* TASK
Exactly the lines below from the one with "G04 Aperture macros list end*" up to and including the one with "G04 #@! TO.C,R1*" make up the answer, with nothing else added.

* DATASET CONTENT
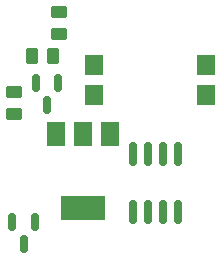
<source format=gbp>
G04 #@! TF.GenerationSoftware,KiCad,Pcbnew,(6.0.11)*
G04 #@! TF.CreationDate,2023-12-04T17:04:48+01:00*
G04 #@! TF.ProjectId,PCB_Dongle_Linky,5043425f-446f-46e6-976c-655f4c696e6b,rev?*
G04 #@! TF.SameCoordinates,Original*
G04 #@! TF.FileFunction,Paste,Bot*
G04 #@! TF.FilePolarity,Positive*
%FSLAX46Y46*%
G04 Gerber Fmt 4.6, Leading zero omitted, Abs format (unit mm)*
G04 Created by KiCad (PCBNEW (6.0.11)) date 2023-12-04 17:04:48*
%MOMM*%
%LPD*%
G01*
G04 APERTURE LIST*
G04 Aperture macros list*
%AMRoundRect*
0 Rectangle with rounded corners*
0 $1 Rounding radius*
0 $2 $3 $4 $5 $6 $7 $8 $9 X,Y pos of 4 corners*
0 Add a 4 corners polygon primitive as box body*
4,1,4,$2,$3,$4,$5,$6,$7,$8,$9,$2,$3,0*
0 Add four circle primitives for the rounded corners*
1,1,$1+$1,$2,$3*
1,1,$1+$1,$4,$5*
1,1,$1+$1,$6,$7*
1,1,$1+$1,$8,$9*
0 Add four rect primitives between the rounded corners*
20,1,$1+$1,$2,$3,$4,$5,0*
20,1,$1+$1,$4,$5,$6,$7,0*
20,1,$1+$1,$6,$7,$8,$9,0*
20,1,$1+$1,$8,$9,$2,$3,0*%
G04 Aperture macros list end*
%ADD10R,1.500000X1.780000*%
%ADD11RoundRect,0.150000X-0.150000X0.587500X-0.150000X-0.587500X0.150000X-0.587500X0.150000X0.587500X0*%
%ADD12RoundRect,0.250000X-0.450000X0.262500X-0.450000X-0.262500X0.450000X-0.262500X0.450000X0.262500X0*%
%ADD13R,1.500000X2.000000*%
%ADD14R,3.800000X2.000000*%
%ADD15RoundRect,0.250000X0.262500X0.450000X-0.262500X0.450000X-0.262500X-0.450000X0.262500X-0.450000X0*%
%ADD16RoundRect,0.150000X0.150000X-0.825000X0.150000X0.825000X-0.150000X0.825000X-0.150000X-0.825000X0*%
G04 APERTURE END LIST*
D10*
G04 #@! TO.C,U1*
X29500000Y-113890000D03*
X29500000Y-111350000D03*
X39030000Y-111350000D03*
X39030000Y-113890000D03*
G04 #@! TD*
D11*
G04 #@! TO.C,Q2*
X22600000Y-124612500D03*
X24500000Y-124612500D03*
X23550000Y-126487500D03*
G04 #@! TD*
D12*
G04 #@! TO.C,R1*
X26565000Y-106837500D03*
X26565000Y-108662500D03*
G04 #@! TD*
D13*
G04 #@! TO.C,U2*
X26300000Y-117150000D03*
X28600000Y-117150000D03*
D14*
X28600000Y-123450000D03*
D13*
X30900000Y-117150000D03*
G04 #@! TD*
D11*
G04 #@! TO.C,Q1*
X24600000Y-112862500D03*
X26500000Y-112862500D03*
X25550000Y-114737500D03*
G04 #@! TD*
D15*
G04 #@! TO.C,R2*
X26062500Y-110600000D03*
X24237500Y-110600000D03*
G04 #@! TD*
D12*
G04 #@! TO.C,R3*
X22700000Y-113650000D03*
X22700000Y-115475000D03*
G04 #@! TD*
D16*
G04 #@! TO.C,U3*
X36605000Y-123775000D03*
X35335000Y-123775000D03*
X34065000Y-123775000D03*
X32795000Y-123775000D03*
X32795000Y-118825000D03*
X34065000Y-118825000D03*
X35335000Y-118825000D03*
X36605000Y-118825000D03*
G04 #@! TD*
M02*

</source>
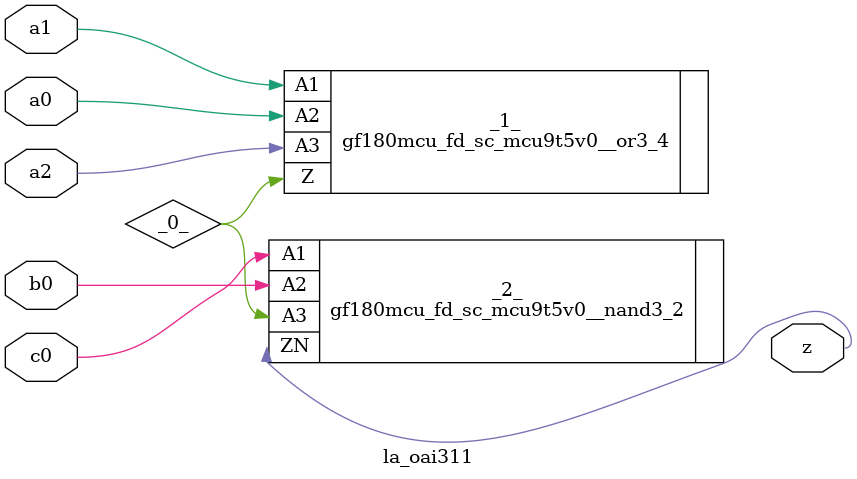
<source format=v>

/* Generated by Yosys 0.44 (git sha1 80ba43d26, g++ 11.4.0-1ubuntu1~22.04 -fPIC -O3) */

(* top =  1  *)
(* src = "inputs/la_oai311.v:10.1-23.10" *)
module la_oai311 (
    a0,
    a1,
    a2,
    b0,
    c0,
    z
);
  wire _0_;
  (* src = "inputs/la_oai311.v:13.12-13.14" *)
  input a0;
  wire a0;
  (* src = "inputs/la_oai311.v:14.12-14.14" *)
  input a1;
  wire a1;
  (* src = "inputs/la_oai311.v:15.12-15.14" *)
  input a2;
  wire a2;
  (* src = "inputs/la_oai311.v:16.12-16.14" *)
  input b0;
  wire b0;
  (* src = "inputs/la_oai311.v:17.12-17.14" *)
  input c0;
  wire c0;
  (* src = "inputs/la_oai311.v:18.12-18.13" *)
  output z;
  wire z;
  gf180mcu_fd_sc_mcu9t5v0__or3_4 _1_ (
      .A1(a1),
      .A2(a0),
      .A3(a2),
      .Z (_0_)
  );
  gf180mcu_fd_sc_mcu9t5v0__nand3_2 _2_ (
      .A1(c0),
      .A2(b0),
      .A3(_0_),
      .ZN(z)
  );
endmodule

</source>
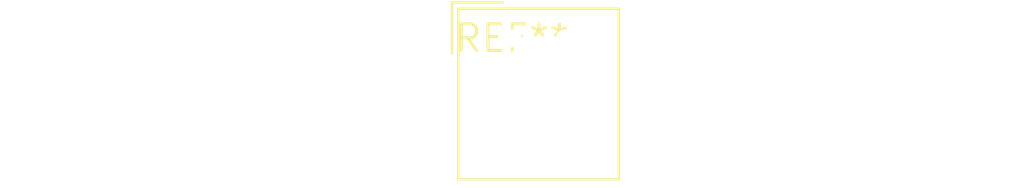
<source format=kicad_pcb>
(kicad_pcb (version 20240108) (generator pcbnew)

  (general
    (thickness 1.6)
  )

  (paper "A4")
  (layers
    (0 "F.Cu" signal)
    (31 "B.Cu" signal)
    (32 "B.Adhes" user "B.Adhesive")
    (33 "F.Adhes" user "F.Adhesive")
    (34 "B.Paste" user)
    (35 "F.Paste" user)
    (36 "B.SilkS" user "B.Silkscreen")
    (37 "F.SilkS" user "F.Silkscreen")
    (38 "B.Mask" user)
    (39 "F.Mask" user)
    (40 "Dwgs.User" user "User.Drawings")
    (41 "Cmts.User" user "User.Comments")
    (42 "Eco1.User" user "User.Eco1")
    (43 "Eco2.User" user "User.Eco2")
    (44 "Edge.Cuts" user)
    (45 "Margin" user)
    (46 "B.CrtYd" user "B.Courtyard")
    (47 "F.CrtYd" user "F.Courtyard")
    (48 "B.Fab" user)
    (49 "F.Fab" user)
    (50 "User.1" user)
    (51 "User.2" user)
    (52 "User.3" user)
    (53 "User.4" user)
    (54 "User.5" user)
    (55 "User.6" user)
    (56 "User.7" user)
    (57 "User.8" user)
    (58 "User.9" user)
  )

  (setup
    (pad_to_mask_clearance 0)
    (pcbplotparams
      (layerselection 0x00010fc_ffffffff)
      (plot_on_all_layers_selection 0x0000000_00000000)
      (disableapertmacros false)
      (usegerberextensions false)
      (usegerberattributes false)
      (usegerberadvancedattributes false)
      (creategerberjobfile false)
      (dashed_line_dash_ratio 12.000000)
      (dashed_line_gap_ratio 3.000000)
      (svgprecision 4)
      (plotframeref false)
      (viasonmask false)
      (mode 1)
      (useauxorigin false)
      (hpglpennumber 1)
      (hpglpenspeed 20)
      (hpglpendiameter 15.000000)
      (dxfpolygonmode false)
      (dxfimperialunits false)
      (dxfusepcbnewfont false)
      (psnegative false)
      (psa4output false)
      (plotreference false)
      (plotvalue false)
      (plotinvisibletext false)
      (sketchpadsonfab false)
      (subtractmaskfromsilk false)
      (outputformat 1)
      (mirror false)
      (drillshape 1)
      (scaleselection 1)
      (outputdirectory "")
    )
  )

  (net 0 "")

  (footprint "Molex_SPOX_5268-02A_1x02_P2.50mm_Horizontal" (layer "F.Cu") (at 0 0))

)

</source>
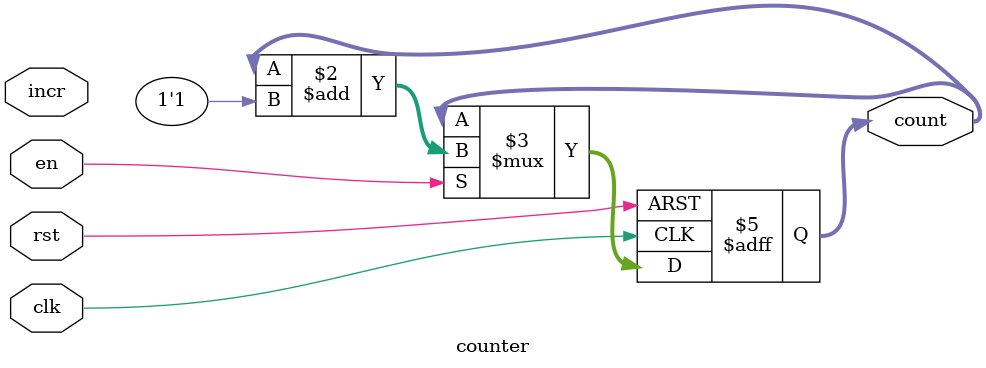
<source format=sv>
module counter #(
    parameter WIDTH = 8
)(
    input logic clk,
    input logic rst, 
    input logic en,
    input logic [WIDTH-1:0] incr,
    output logic [WIDTH-1:0] count
);

always @ (posedge clk, posedge rst)
    if (rst)
        count <= {WIDTH{1'b0}};
    else if(en) 
        count <= count + 1'b1;


endmodule

</source>
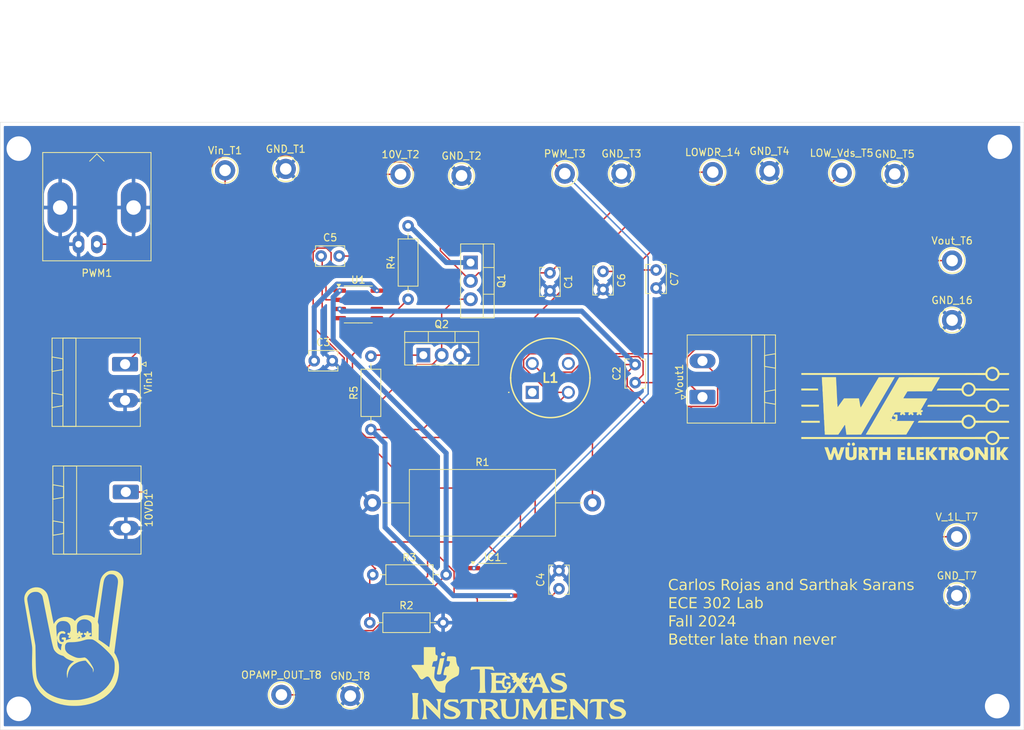
<source format=kicad_pcb>
(kicad_pcb
	(version 20240108)
	(generator "pcbnew")
	(generator_version "8.0")
	(general
		(thickness 1.6)
		(legacy_teardrops no)
	)
	(paper "A4")
	(layers
		(0 "F.Cu" signal)
		(31 "B.Cu" signal)
		(32 "B.Adhes" user "B.Adhesive")
		(33 "F.Adhes" user "F.Adhesive")
		(34 "B.Paste" user)
		(35 "F.Paste" user)
		(36 "B.SilkS" user "B.Silkscreen")
		(37 "F.SilkS" user "F.Silkscreen")
		(38 "B.Mask" user)
		(39 "F.Mask" user)
		(40 "Dwgs.User" user "User.Drawings")
		(41 "Cmts.User" user "User.Comments")
		(42 "Eco1.User" user "User.Eco1")
		(43 "Eco2.User" user "User.Eco2")
		(44 "Edge.Cuts" user)
		(45 "Margin" user)
		(46 "B.CrtYd" user "B.Courtyard")
		(47 "F.CrtYd" user "F.Courtyard")
		(48 "B.Fab" user)
		(49 "F.Fab" user)
		(50 "User.1" user)
		(51 "User.2" user)
		(52 "User.3" user)
		(53 "User.4" user)
		(54 "User.5" user)
		(55 "User.6" user)
		(56 "User.7" user)
		(57 "User.8" user)
		(58 "User.9" user)
	)
	(setup
		(pad_to_mask_clearance 0)
		(allow_soldermask_bridges_in_footprints no)
		(pcbplotparams
			(layerselection 0x00010f0_ffffffff)
			(plot_on_all_layers_selection 0x0000000_00000000)
			(disableapertmacros no)
			(usegerberextensions yes)
			(usegerberattributes yes)
			(usegerberadvancedattributes yes)
			(creategerberjobfile yes)
			(dashed_line_dash_ratio 12.000000)
			(dashed_line_gap_ratio 3.000000)
			(svgprecision 4)
			(plotframeref no)
			(viasonmask yes)
			(mode 1)
			(useauxorigin no)
			(hpglpennumber 1)
			(hpglpenspeed 20)
			(hpglpendiameter 15.000000)
			(pdf_front_fp_property_popups yes)
			(pdf_back_fp_property_popups yes)
			(dxfpolygonmode yes)
			(dxfimperialunits yes)
			(dxfusepcbnewfont yes)
			(psnegative no)
			(psa4output no)
			(plotreference yes)
			(plotvalue yes)
			(plotfptext yes)
			(plotinvisibletext no)
			(sketchpadsonfab no)
			(subtractmaskfromsilk no)
			(outputformat 1)
			(mirror no)
			(drillshape 0)
			(scaleselection 1)
			(outputdirectory "../PCB_Order/")
		)
	)
	(net 0 "")
	(net 1 "10V")
	(net 2 "GND")
	(net 3 "Vin+")
	(net 4 "Vout+")
	(net 5 "Vout-")
	(net 6 "BOOT")
	(net 7 "SW")
	(net 8 "LOWDR")
	(net 9 "HIGHDR")
	(net 10 "PWM")
	(net 11 "OPAMP_OUT")
	(net 12 "Net-(Q1-G)")
	(net 13 "Net-(Q2-G)")
	(net 14 "Net-(U1A--)")
	(net 15 "unconnected-(U1-Pad7)")
	(net 16 "unconnected-(U1B-+-Pad5)")
	(net 17 "unconnected-(U1B---Pad6)")
	(net 18 "unconnected-(L1-Pad1)")
	(net 19 "unconnected-(L1-Pad4)")
	(footprint "TestPoint:TestPoint_Keystone_5010-5014_Multipurpose" (layer "F.Cu") (at 138.1 36.1))
	(footprint "TestPoint:TestPoint_Keystone_5010-5014_Multipurpose" (layer "F.Cu") (at 191.75 56.4))
	(footprint "TestPoint:TestPoint_Keystone_5010-5014_Multipurpose" (layer "F.Cu") (at 98.85 108.3))
	(footprint "Connector_Phoenix_MSTB:PhoenixContact_MSTBA_2,5_2-G_1x02_P5.00mm_Horizontal" (layer "F.Cu") (at 77.2 62.5 -90))
	(footprint "TestPoint:TestPoint_Keystone_5010-5014_Multipurpose" (layer "F.Cu") (at 166.45 35.75))
	(footprint "Capacitor_THT:C_Disc_D3.8mm_W2.6mm_P2.50mm" (layer "F.Cu") (at 150.75 49.45 -90))
	(footprint "TestPoint:TestPoint_Keystone_5010-5014_Multipurpose" (layer "F.Cu") (at 115.35 36.2))
	(footprint "TestPoint:TestPoint_Keystone_5010-5014_Multipurpose" (layer "F.Cu") (at 91.05 35.65))
	(footprint "Connector_Phoenix_MSTB:PhoenixContact_MSTBA_2,5_2-G_1x02_P5.00mm_Horizontal" (layer "F.Cu") (at 157.1725 67.05 90))
	(footprint "Resistor_THT:R_Axial_DIN0207_L6.3mm_D2.5mm_P10.16mm_Horizontal" (layer "F.Cu") (at 111.25 71.55 90))
	(footprint "Package_SO:SO-8_3.9x4.9mm_P1.27mm" (layer "F.Cu") (at 128.1 92.65))
	(footprint "BuckParts:7447231101" (layer "F.Cu") (at 133.6 66.4))
	(footprint "graphics:TI" (layer "F.Cu") (at 131.699 106.68))
	(footprint "Capacitor_THT:C_Disc_D3.8mm_W2.6mm_P2.50mm" (layer "F.Cu") (at 137.3 93.6 90))
	(footprint "graphics:HornsUp" (layer "F.Cu") (at 70.104 100.457))
	(footprint "TestPoint:TestPoint_Keystone_5010-5014_Multipurpose" (layer "F.Cu") (at 183.8 36.15))
	(footprint "Capacitor_THT:C_Disc_D3.8mm_W2.6mm_P2.50mm" (layer "F.Cu") (at 103.4 62.02))
	(footprint "Resistor_THT:R_Axial_DIN0207_L6.3mm_D2.5mm_P10.16mm_Horizontal" (layer "F.Cu") (at 111.51 91.65))
	(footprint "Package_SO:SO-8_3.9x4.9mm_P1.27mm" (layer "F.Cu") (at 109.5 54.22))
	(footprint "Connector_Phoenix_MSTB:PhoenixContact_MSTBA_2,5_2-G_1x02_P5.00mm_Horizontal" (layer "F.Cu") (at 77.3 80.2 -90))
	(footprint "TestPoint:TestPoint_Keystone_5010-5014_Multipurpose" (layer "F.Cu") (at 192.4 86.4))
	(footprint "Capacitor_THT:C_Disc_D3.8mm_W2.6mm_P2.50mm" (layer "F.Cu") (at 136.05 49.85 -90))
	(footprint "TestPoint:TestPoint_Keystone_5010-5014_Multipurpose" (layer "F.Cu") (at 158.6 35.9))
	(footprint "Capacitor_THT:C_Disc_D3.8mm_W2.6mm_P2.50mm" (layer "F.Cu") (at 143.4 49.65 -90))
	(footprint "TestPoint:TestPoint_Keystone_5010-5014_Multipurpose" (layer "F.Cu") (at 176.45 36))
	(footprint "Capacitor_THT:C_Disc_D3.8mm_W2.6mm_P2.50mm" (layer "F.Cu") (at 104.35 47.52))
	(footprint "TestPoint:TestPoint_Keystone_5010-5014_Multipurpose" (layer "F.Cu") (at 192.4 94.55))
	(footprint "TestPoint:TestPoint_Keystone_5010-5014_Multipurpose" (layer "F.Cu") (at 145.95 36.1))
	(footprint "Resistor_THT:R_Axial_DIN0207_L6.3mm_D2.5mm_P10.16mm_Horizontal" (layer "F.Cu") (at 111.09 98.3))
	(footprint "Package_TO_SOT_THT:TO-220-3_Vertical" (layer "F.Cu") (at 125.05 48.42 -90))
	(footprint "TestPoint:TestPoint_Keystone_5010-5014_Multipurpose"
		(layer "F.Cu")
		(uuid "aff80c61-3863-4074-99b6-400c42cd6e8f")
		(at 108.4 108.45)
		(descr "Keystone Miniature THM Test Point 5010-5014, http://www.keyelco.com/product-pdf.cfm?p=1319")
		(tags "Through Hole Mount Test Points")
		(property "Reference" "GND_T8"
			(at 0 -2.75 0)
			(layer "F.SilkS")
			(uuid "03181b68-2750-42a9-9297-858ddda5b3eb")
			(effects
				(font
					(size 1 1)
					(thickness 0.15)
				)
			)
		)
		(property "Value" "TestPoint"
			(at 0 2.75 0)
			(layer "F.Fab")
			(uuid "7b881ade-4c0f-4728-8529-e3d57d4a1097")
			(effects
				(font
					(size 1 1)
					(thickness 0.15)
				)
			)
		)
		(property "Footprint" "TestPoint:TestPoint_Keystone_5010-5014_Multipurpose"
			(at 0 0 0)
			(unlocked yes)
			(layer "F.Fab")
			(hide yes)
			(uuid "45b32755-a4d6-466a-9e92-a226b8d51d80")
			(effects
				(font
					(size 1.27 1.27)
					(thickness 0.15)
				)
			)
		)
		(property "Datasheet" ""
			(at 0 0 0)
			(unlocked yes)
			(layer "F.Fab")
			(hide yes)
			(uuid "1170720e-8cc0-4438-b0ad-3fe57f66c362")
			(effects
				(font
					(size 1.27 1.27)
					(thickness
... [494391 chars truncated]
</source>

* EXERCISE RESPONSE
G04 Aperture macros list end*
%ADD10R,1.500000X1.780000*%
%ADD11RoundRect,0.150000X-0.150000X0.587500X-0.150000X-0.587500X0.150000X-0.587500X0.150000X0.587500X0*%
%ADD12RoundRect,0.250000X-0.450000X0.262500X-0.450000X-0.262500X0.450000X-0.262500X0.450000X0.262500X0*%
%ADD13R,1.500000X2.000000*%
%ADD14R,3.800000X2.000000*%
%ADD15RoundRect,0.250000X0.262500X0.450000X-0.262500X0.450000X-0.262500X-0.450000X0.262500X-0.450000X0*%
%ADD16RoundRect,0.150000X0.150000X-0.825000X0.150000X0.825000X-0.150000X0.825000X-0.150000X-0.825000X0*%
G04 APERTURE END LIST*
D10*
G04 #@! TO.C,U1*
X29500000Y-113890000D03*
X29500000Y-111350000D03*
X39030000Y-111350000D03*
X39030000Y-113890000D03*
G04 #@! TD*
D11*
G04 #@! TO.C,Q2*
X22600000Y-124612500D03*
X24500000Y-124612500D03*
X23550000Y-126487500D03*
G04 #@! TD*
D12*
G04 #@! TO.C,R1*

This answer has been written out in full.